* Aim:
Extend the passage below on EMIR and EMIR Refit, picking up right after its final sentence.

* Source extract:
-.-.-

Since August 2012, as part of the aftermath of the global financial crisis, market participants in the European Economic Area have been required to comply with the European Market Infrastructure Regulation (EMIR). EMIR, an EU regulation, aims to improve the oversight of over-the-counter (OTC) derivatives markets, and it has made a few significant impacts:


  1. Increased transparency: Through the reporting of all derivative transactions to trade repositories, market participants and regulators have access to a more comprehensive view of the derivatives market.

  2. Reduced counterparty risk: By mandating central clearing for standardized OTC derivatives, EMIR reduces counterparty risk and helps to ensure the stability of the financial system.

  3. Improved risk management: EMIR imposes higher standards of risk management on market participants, including daily margin requirements for non-centrally cleared derivatives.

  4. Harmonization: EMIR harmonizes the regulatory framework for OTC derivatives across the EU, reducing the risk of regulatory arbitrage and promoting a level playing field for market participants.

 

Regulatory Technical Standards (RTS) and Implementing Technical Standards (ITS) are the technical protocols developed by the European Securities and Markets Authority (ESMA) and the European Banking Authority (EBA) to implement EU financial regulations. Under EMIR, RTS specify the criteria for determining which OTC derivatives contracts are subject to the clearing obligation, while ITS provide technical specifications for the reporting of derivative transactions to trade repositories.


EMIR Refit

EMIR Refit, launched in 2017, is an initiative to review the functioning of EMIR and to address some of the challenges posed by its implementation. In particular, ‘Refit’ (Regulatory Fitness and Performance Program) is intended to simplify the original regulations and in turn improve the quality of reporting data. Since being published in May 2019, it has been implemented with a stepwise approach, with the latest development being the publication of new RTS and ITS in October 2022, for implementation in 2023 and 2024. A number of these changes significantly alter the way that firms must report:

 

  1. Reportable, repeatable and reconcilable fields: The number of reportable fields has increased from 129 to 203 and repeatable and reconcilable fields are each set to approximately triple. There will also be changes in the name and definition of some fields. EMIR Refit expectations present a more significant challenge on this particular requirement than for example MiFIR, which has far fewer fields.

  2. Data element harmonization: The definition, format and usage of reportable OTC derivatives data elements is being aligned with the global guidance developed by CPMI-IOSCO, on new identifier fields such as Unique Product Identifier (UPI) and Unique Transaction identifier (UTI), for example.

  3. Reporting format: ISO 20022 XML is a fully standardized format for reporting which is already used for other regulatory regimes, and which is familiar to the financial services industry. Reporting under EMIR Refit will need to align to this format.


What do firms need to do to prepare?

Though EMIR Refit was positioned as an initiative to simplify regulations, some have argued that its revisions in fact increase complexity. At the very least, it is true that firms must be prepared to report more fields, and to do so in a new format. This is compounded by the fact that all outstanding derivatives at the point of going live with EMIR Refit measures will need to be reported based on the new technical standards, all within a maximum of 6 months. Added to this are staggered go-live dates across regulatory authorities such as ESMA and the FCA implying the need to concurrently support both legacy and new standards. Underlining this is an expectation that reporting issues and major errors are detected well in advance with requisite remediation plans that will satisfy regulators. Efficiency dictates several dimensions along which firms should measure their preparedness.

-.-.-

* Stored rows:
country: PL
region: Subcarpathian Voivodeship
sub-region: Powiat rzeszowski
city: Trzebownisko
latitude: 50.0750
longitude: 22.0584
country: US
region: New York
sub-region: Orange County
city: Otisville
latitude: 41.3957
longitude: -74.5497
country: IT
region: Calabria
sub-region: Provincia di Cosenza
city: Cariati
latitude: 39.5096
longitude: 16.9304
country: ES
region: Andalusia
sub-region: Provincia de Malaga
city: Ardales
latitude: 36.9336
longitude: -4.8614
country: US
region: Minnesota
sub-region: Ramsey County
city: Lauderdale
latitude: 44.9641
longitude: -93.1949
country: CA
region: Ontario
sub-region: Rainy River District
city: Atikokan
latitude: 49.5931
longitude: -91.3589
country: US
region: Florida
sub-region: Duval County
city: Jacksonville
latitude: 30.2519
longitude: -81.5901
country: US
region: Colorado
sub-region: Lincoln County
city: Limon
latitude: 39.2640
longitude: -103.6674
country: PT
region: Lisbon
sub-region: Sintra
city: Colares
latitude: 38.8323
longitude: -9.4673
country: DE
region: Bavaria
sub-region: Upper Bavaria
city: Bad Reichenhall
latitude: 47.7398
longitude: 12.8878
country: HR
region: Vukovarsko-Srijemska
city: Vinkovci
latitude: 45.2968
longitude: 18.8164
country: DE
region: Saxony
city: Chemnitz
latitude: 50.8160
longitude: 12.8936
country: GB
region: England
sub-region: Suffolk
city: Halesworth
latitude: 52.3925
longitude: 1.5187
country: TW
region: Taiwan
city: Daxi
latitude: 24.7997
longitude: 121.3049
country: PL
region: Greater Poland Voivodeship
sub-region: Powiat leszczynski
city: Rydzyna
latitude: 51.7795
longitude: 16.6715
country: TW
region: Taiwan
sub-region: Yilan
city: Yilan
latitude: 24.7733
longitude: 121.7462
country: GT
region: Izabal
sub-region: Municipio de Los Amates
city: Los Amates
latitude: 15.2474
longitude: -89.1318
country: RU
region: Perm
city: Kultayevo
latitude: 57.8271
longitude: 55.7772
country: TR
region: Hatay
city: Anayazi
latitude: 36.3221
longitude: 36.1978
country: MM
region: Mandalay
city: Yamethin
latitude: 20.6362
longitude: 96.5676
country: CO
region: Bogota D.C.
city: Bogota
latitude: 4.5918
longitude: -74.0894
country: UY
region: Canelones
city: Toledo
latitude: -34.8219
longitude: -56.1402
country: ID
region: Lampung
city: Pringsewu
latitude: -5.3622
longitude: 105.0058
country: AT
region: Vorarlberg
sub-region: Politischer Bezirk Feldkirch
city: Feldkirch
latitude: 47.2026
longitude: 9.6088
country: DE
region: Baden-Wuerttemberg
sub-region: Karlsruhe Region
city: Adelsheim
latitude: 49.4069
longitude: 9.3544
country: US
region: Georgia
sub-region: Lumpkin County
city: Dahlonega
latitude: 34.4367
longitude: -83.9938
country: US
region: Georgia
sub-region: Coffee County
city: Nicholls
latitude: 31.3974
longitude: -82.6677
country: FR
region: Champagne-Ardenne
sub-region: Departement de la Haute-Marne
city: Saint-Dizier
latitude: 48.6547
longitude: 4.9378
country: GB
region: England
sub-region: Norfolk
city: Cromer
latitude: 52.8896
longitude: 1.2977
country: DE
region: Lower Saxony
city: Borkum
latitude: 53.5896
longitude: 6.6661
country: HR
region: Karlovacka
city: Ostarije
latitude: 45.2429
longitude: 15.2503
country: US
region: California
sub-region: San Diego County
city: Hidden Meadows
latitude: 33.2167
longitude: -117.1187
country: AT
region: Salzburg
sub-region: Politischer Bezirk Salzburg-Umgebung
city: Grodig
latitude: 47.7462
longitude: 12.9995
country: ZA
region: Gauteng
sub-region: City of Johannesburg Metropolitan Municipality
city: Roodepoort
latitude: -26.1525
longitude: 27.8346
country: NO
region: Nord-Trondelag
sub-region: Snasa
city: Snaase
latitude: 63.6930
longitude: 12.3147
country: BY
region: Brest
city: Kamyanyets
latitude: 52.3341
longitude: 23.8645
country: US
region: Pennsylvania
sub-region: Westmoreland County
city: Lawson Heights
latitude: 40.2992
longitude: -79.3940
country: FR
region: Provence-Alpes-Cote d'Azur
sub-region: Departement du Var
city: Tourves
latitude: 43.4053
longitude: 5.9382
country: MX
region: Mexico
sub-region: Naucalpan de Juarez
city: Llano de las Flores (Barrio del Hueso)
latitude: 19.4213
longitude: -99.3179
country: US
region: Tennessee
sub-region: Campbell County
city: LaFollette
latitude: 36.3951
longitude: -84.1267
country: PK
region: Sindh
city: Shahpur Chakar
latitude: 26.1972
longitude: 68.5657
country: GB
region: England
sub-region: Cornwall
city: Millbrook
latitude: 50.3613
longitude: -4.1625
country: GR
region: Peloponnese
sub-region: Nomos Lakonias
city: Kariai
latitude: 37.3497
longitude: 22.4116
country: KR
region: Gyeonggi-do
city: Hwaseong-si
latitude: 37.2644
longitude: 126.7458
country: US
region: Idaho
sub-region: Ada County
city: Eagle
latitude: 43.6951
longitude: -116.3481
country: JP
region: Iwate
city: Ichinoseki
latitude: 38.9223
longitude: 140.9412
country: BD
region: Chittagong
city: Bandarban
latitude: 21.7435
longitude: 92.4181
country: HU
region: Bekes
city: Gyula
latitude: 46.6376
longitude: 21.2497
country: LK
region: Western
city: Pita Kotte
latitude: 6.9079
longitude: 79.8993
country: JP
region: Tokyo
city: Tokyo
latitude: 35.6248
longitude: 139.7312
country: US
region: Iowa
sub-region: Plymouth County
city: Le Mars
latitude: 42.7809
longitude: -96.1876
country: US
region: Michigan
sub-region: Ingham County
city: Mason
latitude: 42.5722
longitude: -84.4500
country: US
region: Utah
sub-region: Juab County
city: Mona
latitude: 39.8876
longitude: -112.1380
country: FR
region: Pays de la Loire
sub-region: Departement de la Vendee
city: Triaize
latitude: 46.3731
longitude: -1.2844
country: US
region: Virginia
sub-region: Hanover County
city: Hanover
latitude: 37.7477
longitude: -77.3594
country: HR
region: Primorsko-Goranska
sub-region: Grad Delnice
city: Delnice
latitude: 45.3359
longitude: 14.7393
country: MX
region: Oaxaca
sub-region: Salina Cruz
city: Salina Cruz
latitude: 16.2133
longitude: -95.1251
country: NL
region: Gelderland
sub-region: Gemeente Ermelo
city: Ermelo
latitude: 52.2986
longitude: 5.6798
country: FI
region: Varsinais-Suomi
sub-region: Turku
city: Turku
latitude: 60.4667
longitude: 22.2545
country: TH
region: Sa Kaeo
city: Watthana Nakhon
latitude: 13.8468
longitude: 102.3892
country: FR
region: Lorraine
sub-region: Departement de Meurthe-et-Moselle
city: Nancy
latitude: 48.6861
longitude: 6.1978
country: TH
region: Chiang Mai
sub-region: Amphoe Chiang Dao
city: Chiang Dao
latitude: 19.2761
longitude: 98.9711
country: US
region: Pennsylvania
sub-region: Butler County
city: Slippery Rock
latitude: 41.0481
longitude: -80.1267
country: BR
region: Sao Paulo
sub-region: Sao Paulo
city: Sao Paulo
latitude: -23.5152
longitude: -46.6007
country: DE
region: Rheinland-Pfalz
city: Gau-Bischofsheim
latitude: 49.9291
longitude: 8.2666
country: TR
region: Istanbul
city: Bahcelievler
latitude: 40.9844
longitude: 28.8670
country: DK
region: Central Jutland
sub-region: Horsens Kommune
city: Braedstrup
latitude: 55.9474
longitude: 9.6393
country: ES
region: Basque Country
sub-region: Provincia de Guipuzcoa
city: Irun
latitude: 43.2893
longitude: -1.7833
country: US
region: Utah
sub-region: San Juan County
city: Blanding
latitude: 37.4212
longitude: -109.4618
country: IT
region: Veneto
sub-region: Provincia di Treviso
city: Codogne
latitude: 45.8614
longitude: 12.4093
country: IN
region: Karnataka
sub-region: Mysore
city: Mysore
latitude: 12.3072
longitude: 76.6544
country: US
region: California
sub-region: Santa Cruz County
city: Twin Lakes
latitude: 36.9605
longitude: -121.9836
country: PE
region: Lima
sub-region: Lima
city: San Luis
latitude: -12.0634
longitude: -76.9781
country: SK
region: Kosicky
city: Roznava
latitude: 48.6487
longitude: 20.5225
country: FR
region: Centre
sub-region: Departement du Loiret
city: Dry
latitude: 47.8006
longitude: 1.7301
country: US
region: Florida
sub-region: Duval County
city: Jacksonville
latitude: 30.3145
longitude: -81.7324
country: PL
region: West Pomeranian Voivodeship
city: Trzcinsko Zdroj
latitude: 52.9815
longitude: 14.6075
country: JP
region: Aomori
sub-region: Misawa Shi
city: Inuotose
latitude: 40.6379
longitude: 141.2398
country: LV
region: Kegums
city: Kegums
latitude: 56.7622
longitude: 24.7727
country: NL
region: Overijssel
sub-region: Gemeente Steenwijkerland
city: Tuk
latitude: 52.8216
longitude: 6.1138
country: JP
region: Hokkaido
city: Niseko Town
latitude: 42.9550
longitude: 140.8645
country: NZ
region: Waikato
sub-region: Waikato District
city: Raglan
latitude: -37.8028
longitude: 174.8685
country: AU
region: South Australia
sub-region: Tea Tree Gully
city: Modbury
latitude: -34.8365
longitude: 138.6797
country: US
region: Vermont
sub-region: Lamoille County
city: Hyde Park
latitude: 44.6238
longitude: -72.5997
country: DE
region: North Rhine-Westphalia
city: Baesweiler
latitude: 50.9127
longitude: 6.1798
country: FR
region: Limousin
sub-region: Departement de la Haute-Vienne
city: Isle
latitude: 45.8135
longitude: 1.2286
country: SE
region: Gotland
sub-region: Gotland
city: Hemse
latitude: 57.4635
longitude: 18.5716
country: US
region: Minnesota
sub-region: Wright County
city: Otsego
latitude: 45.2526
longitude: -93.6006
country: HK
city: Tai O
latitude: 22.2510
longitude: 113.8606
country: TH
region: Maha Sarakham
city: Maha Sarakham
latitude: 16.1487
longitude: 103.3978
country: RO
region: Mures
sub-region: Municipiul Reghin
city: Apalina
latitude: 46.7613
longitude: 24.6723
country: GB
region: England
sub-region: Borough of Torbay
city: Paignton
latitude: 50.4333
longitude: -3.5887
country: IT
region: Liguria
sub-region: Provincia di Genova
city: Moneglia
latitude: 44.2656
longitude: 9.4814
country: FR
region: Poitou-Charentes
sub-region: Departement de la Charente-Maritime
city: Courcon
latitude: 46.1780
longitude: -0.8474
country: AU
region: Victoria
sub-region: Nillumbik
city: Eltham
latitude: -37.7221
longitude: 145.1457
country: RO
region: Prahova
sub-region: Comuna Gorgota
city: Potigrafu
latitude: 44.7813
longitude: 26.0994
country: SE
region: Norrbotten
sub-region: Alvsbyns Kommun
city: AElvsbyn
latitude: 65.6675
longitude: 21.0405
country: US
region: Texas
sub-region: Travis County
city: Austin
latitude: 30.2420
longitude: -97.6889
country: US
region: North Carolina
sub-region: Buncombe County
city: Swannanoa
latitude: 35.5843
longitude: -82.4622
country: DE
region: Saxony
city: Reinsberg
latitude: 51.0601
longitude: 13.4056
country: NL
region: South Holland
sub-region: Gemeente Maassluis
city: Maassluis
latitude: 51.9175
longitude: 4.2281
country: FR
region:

-.-.-

* Output:
Organizational
If a firm’s resources are already stretched, with regard to capacity or expertise, then the additions and transitions required to comply with EMIR Refit will be extremely difficult to achieve. Though capacity and skill-gaps are otherwise generic problems, they are especially relevant to EMIR Refit due to the time elapsed since EMIR was originally implemented. Over a 10 year period, firms are likely to have lost some, if not most, of the individuals who developed the internal infrastructure, had the relevant subject matter expertise and accumulated the hands-on experience of managing EMIR’s first implementation. As well as repositioning and upskilling current resources, firms may benefit from enlisting the help of outside experts who have developed dedicated expertise in reporting regimes and who are now well ahead of the curve on EMIR Refit. It’s worth highlighting that, among other reasons, one particular financial institution was fined under EMIR in 2017 for “failing to allocate adequate and sufficient human resource to undertake its obligations”.


Technology
The above case sheds light on how, despite widespread use of technology in derivative reporting, firms have still been found to report incorrectly under EMIR. The FCA’s final notice elaborated on that particular firm’s technology challenges:


‘The configuration of the trading data system used by the bank meant that the market leg of ETD transactions was not recorded as a separate trade.

It therefore had to be artificially generated by the bank’s EMIR reporting system. This required additional coding within the system’


Inadequate technology solutions for regulatory reporting can lead to misreporting, and consequent fines. The notion that many firms report incorrectly without understanding the nature of their obligations and the deficiencies in their reporting infrastructure demonstrates a more fundamental problem. They are often unaware of the latest available technological solutions and industry best practices. The latest reporting technologies not only clarify reporting eligibility, but also check subsequent submissions for errors and have wide-reaching regulatory coverage. By underpinning technological solutions with industry consensus interpretation of the complex reporting rules to be navigated, an extremely robust, low-risk solution for managing reporting obligations can be realized. Modernizing systems in this way can do much to automate and clarify an otherwise complex process.


Data
Most financial institutions face daunting challenges in sourcing, refining and operationalizing their data, limiting their ability to respond quickly to data-intensive problems. EMIR Refit is well characterized as a data-intensive project, given that more data must be reported in new ways at scale. This presents an opportunity to commence or accelerate data transformation projects, for which data lakes and reusable data assets have been gaining traction.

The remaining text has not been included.